> _Problem statement_:
For the data below, work out the number of lines containing the string "shows" and answer with that number only.

*** Opening Data section ***

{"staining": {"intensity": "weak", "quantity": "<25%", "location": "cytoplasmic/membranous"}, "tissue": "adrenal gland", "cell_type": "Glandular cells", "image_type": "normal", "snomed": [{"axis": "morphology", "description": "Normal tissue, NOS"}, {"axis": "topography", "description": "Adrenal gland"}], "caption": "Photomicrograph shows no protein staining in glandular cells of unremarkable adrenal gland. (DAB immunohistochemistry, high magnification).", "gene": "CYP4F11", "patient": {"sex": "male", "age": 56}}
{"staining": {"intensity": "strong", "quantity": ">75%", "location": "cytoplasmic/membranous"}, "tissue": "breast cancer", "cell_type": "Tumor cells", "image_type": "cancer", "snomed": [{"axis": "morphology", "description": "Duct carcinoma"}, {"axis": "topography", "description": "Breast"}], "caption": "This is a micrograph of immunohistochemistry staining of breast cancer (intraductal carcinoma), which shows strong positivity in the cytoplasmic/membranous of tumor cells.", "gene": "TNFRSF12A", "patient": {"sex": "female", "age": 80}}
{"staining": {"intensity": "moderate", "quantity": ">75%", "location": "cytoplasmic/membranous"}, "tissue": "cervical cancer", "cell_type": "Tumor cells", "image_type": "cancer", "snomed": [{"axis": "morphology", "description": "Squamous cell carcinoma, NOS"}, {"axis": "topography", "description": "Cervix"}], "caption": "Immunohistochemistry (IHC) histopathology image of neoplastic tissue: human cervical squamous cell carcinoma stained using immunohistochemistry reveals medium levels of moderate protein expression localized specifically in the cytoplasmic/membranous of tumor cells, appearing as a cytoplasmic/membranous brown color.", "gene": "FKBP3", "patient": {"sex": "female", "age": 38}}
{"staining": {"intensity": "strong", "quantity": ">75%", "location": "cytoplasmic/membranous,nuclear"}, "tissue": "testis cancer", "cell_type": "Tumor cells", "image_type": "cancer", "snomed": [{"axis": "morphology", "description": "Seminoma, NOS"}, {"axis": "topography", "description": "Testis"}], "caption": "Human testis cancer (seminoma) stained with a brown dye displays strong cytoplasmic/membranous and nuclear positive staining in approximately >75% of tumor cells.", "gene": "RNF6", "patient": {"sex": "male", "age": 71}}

*** Closing Data section ***

> _Task solution_:
2